The marchers and floats stumbled or fell into gigantic potholes, and the lane lines, having not been painted in years, were often just vague shadows. Instead of showing the glories of Central Park along the parade route, the cameras avoided the barren wreck that the park had become.

Among other evils, New York City had fallen victim to the curse of deferred maintenance. And there was worse to come. One day a truck was taking asphalt to patch up the decaying elevated West Side Highway. It never got to its destination. The truck fell through a giant hole in the roadway. That was the end of the West Side Highway for the next 20 years while civic leaders squabbled over what to replace it with.

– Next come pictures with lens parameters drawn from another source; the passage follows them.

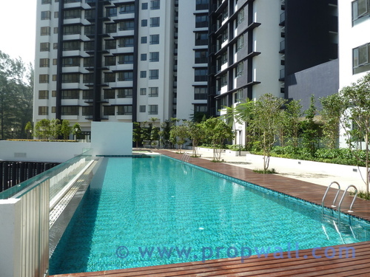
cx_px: 185
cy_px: 138
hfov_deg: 69.4
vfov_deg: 54.9
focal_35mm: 25
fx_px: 267
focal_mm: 4.1
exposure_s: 1/320
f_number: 4
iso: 80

Then there was the collapse of the subway system, New York’s lifeblood. People being very late for work, or not getting there at all, became normal as trains broke down during their runs, paralyzing whole lines and disrupting the lives of millions of people. Deferred maintenance.

They fixed the trains only when they broke down and, when they broke down, the effects were disastrous. Somebody should have thought of that back when they were deferring. But it was too late.

Finally, the one that will be most familiar to Virgin Islanders: blackouts. The blackouts tracked the city’s decline. In 1965, when the lights went out, people helped each other, directed traffic and shared melting ice cream. In 1977, there was chaos and a total social breakdown. Some neighborhoods didn’t recover for decades. The cause: an infrastructure failure.

Politicians have a congenital defect. They like shiny new things that they can take credit for lots more than maintaining the things that we already have. Also in an age when the word “tax” is associated with evil, there is an unwillingness to pay for what we have.

The Virgin Islands is no exception to this rule and it has an unfortunate additional negative trait: a lack of respect for effective management. Public sector management – including maintaining vital infrastructure – always involves a balance of solid management skills and politics. In the Virgin Islands, politics almost always wins out.

And it is usually the politics of IBG/YBG, “I’ll be gone/You’ll be gone,” when it comes to long-term maintenance. In the end, somebody else will be left holding the bag. As in New York in the 1970s, that somebody is usually the public.

Like many long-term problems, infrastructure maintenance issues are ones where there is a tipping point. But nobody knows exactly where that is. At least, not until the truck falls through the hole in the road or the big blackout produces a social calamity. But when rolling blackouts come closer and closer together, and roads “seem to” be becoming more impassable, or when it takes a special effort to clean up litter because of a parade or event, you are receiving ominous signals. The grim reaper is getting closer.

Two painfully learned lessons: if it’s hard today, it’s going to be way harder tomorrow. And if it is hard, expensive and time consuming today, the costs and the pain become astronomical once the tipping point is reached.

In the United States, including the territory, people in positions of power are happy to talk about restoring our embarrassing infrastructure. But they are unwilling to have anyone pay for it, and those in power and their allies rarely feel the pain. Meanwhile, everyone else just gets used to it, or remembers the good old days when Virgin Islands roads were well-paved and things worked. Or when Veterans Drive on St. Thomas was “nice.”